Esse cenário permite descomprimir o orçamento?
Agora temos uma tecnicalidade nova, que é o bloqueio. O contingenciamento é feito para cumprir a meta de resultado primário. A deste ano está bem encaminhada, tem até uma sobra. A partir deste ano, há possibilidade de bloquear dotações orçamentárias caso haja risco de insuficiência de recursos para cumprir as despesas obrigatórias. Alguns gastos, cerca de R$ 9 bilhões, foram bloqueados. Na primeira avaliação, há uma semana, a gente chegou à conclusão de que o espaço de desbloqueio pode chegar a ter até R$ 4,8 bilhões. Isso não depende de arrecadação, como o descontingenciamento, porque não adianta ter receita, está ligado ao teto de gastos. Precisa de alívio na área de despesas.
O que seria desbloqueado?
Ainda não se sabe. Assim que o procedimento for definido, porque é um instrumento novo, de 2021, será feito o passo a passo, e a decisão será tomada pela Junta de Execução Orçamentária, que reúne os ministérios da Casa Civil e da Economia.
Essa novidade do orçamento de 2021 teria sido obra dos "macacos da nave que pousou em Marte", como disse o ministro Guedes?
Não, é fruto de muito esforço nosso, de racionalização das despesas, de encontrar ineficiências, de fazer cortes adicionais nas despesas obrigatórias para encontrar espaço. Minha avaliação é de que este ano será o de despesas discricionárias mais apertadas que teremos. Vai ser o maior desafio para consolidação fiscal, para tocar a máquina com os recursos que temos. Foi um excelente momento para chegar.
No próximo ano, a inflação vai permitir o teto um pouco mais alto?
Sim, o descasamento da inflação dá para rir e dá para chorar. Fez chorar em 2021. Será o ano mais difícil porque a inflação que corrigiu o teto foi de 2,1% (período considerado é de 12 meses até julho de 2020, e a aceleração ocorreu no segundo semestre), e a que corrigiu as despesas foi de 5% (o IPCA dos 12 meses de 2020). Isso comprimiu as despesas discricionárias. No próximo, deve haver uma inflação maior corrigindo o teto, e uma mais comportada nas despesas.
Como caiu a expressão "macacos em Marte" na equipe?
É, o ministro tem essas tiradas. Ele tem os seus bordões, e são imagens úteis para discutir e materializar o que ele está falando.

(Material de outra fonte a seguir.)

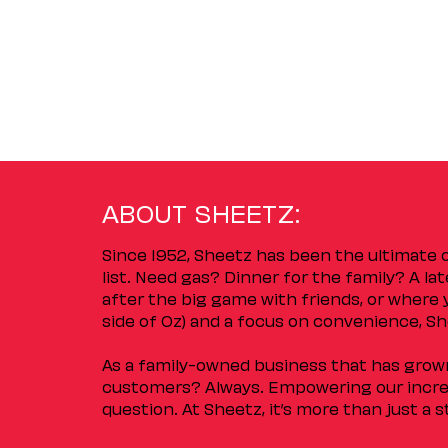
ABOUT SHEETZ:
Since 1952, Sheetz has been the ultimate
list. Need gas? Dinner for the family? A l
after the big game with friends, or where 
side of Oz) and a focus on convenience, She
As a family-owned business that has grown 
customers? Always. Empowering our incred
question. At Sheetz, it’s more than just a 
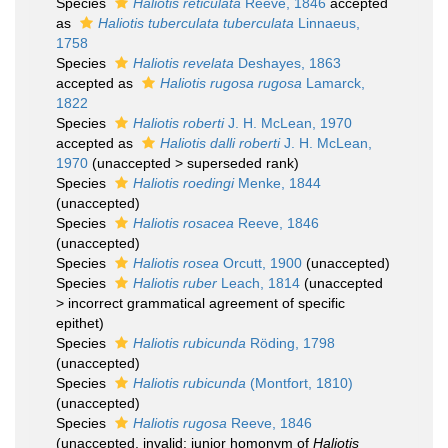
Species
Haliotis reticulata
Reeve, 1846
accepted
as
Haliotis tuberculata tuberculata
Linnaeus,
1758
Species
Haliotis revelata
Deshayes, 1863
accepted as
Haliotis rugosa rugosa
Lamarck,
1822
Species
Haliotis roberti
J. H. McLean, 1970
accepted as
Haliotis dalli roberti
J. H. McLean,
1970
(
unaccepted
>
superseded rank
)
Species
Haliotis roedingi
Menke, 1844
(
unaccepted
)
Species
Haliotis rosacea
Reeve, 1846
(
unaccepted
)
Species
Haliotis rosea
Orcutt, 1900
(
unaccepted
)
Species
Haliotis ruber
Leach, 1814
(
unaccepted
>
incorrect grammatical agreement of specific
epithet
)
Species
Haliotis rubicunda
Röding, 1798
(
unaccepted
)
Species
Haliotis rubicunda
(Montfort, 1810)
(
unaccepted
)
Species
Haliotis rugosa
Reeve, 1846
(
unaccepted
, invalid: junior homonym of
Haliotis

O ministro deu outra declaração forte, dizendo que a Economia iria "para o ataque" na eleição, o que foi lido como flerte com o populismo fiscal. Existe esse risco?

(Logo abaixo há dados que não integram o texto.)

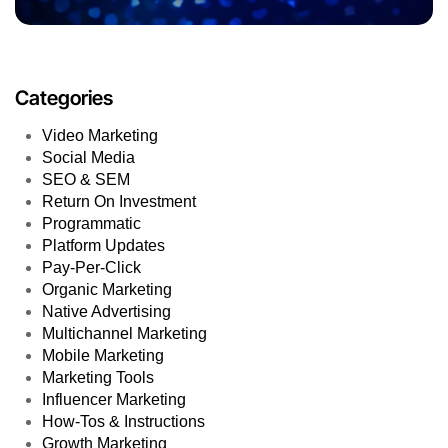
Categories
Video Marketing
Social Media
SEO & SEM
Return On Investment
Programmatic
Platform Updates
Pay-Per-Click
Organic Marketing
Native Advertising
Multichannel Marketing
Mobile Marketing
Marketing Tools
Influencer Marketing
How-Tos & Instructions
Growth Marketing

Depois até ele explicou, mas a gente nunca teve dúvida sobre o que ele quis dizer. Em 2019, ficamos muito focados na reforma da previdência, não tinha muito espaço para discutir outros temas. Em 2020, fomos reativos, por causa da pandemia. A ideia de "ir para o ataque" significa que vamos ser propositivos, proativos. A gente conseguiu sair das cordas da pandemia e estamos propondo, como a reforma administrativa, a tributária.

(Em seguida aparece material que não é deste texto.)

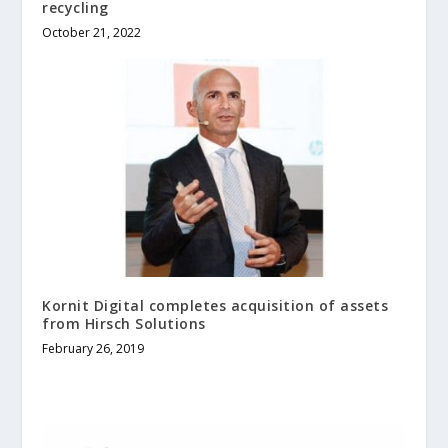
recycling
October 21, 2022
Kornit Digital completes acquisition of assets
from Hirsch Solutions
February 26, 2019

O que permite projetar que o Brasil volte a ter superávit primário em 2024/2025?
Estávamos com cenário de que o superávit voltaria entre 2026/2027, baseado na projeção de que a dívida chegaria a 87% do PIB neste ano. Estamos revisando esses parâmetros, temos uma taxa de crescimento maior, câmbio em patamar, inflação também. Essas variáveis, quando entram em modelos de projeção, nos colocam em trajetória melhor. O mesmo efeito que fez mudar a projeção de dívida inclui aumento de arrecadação que, com o teto sendo cumprido, sair de déficit para superávit agora para 2024/2025. Não só nós estamos fazendo, o mercado também.
Esse cenário inclui as novas projeções de crescimento do PIB de 5%?
Nossa projeção é bem mais modesta, de 3,5%. Tem um certo atraso, porque depende de novos parâmetros passarem por todos os ministérios, depois a gente faz o relatório. Mas embora isso não esteja refletido nas nossa projeções oficiais, a gente não acha absurdamente otimista um crescimento superior a 4,5%.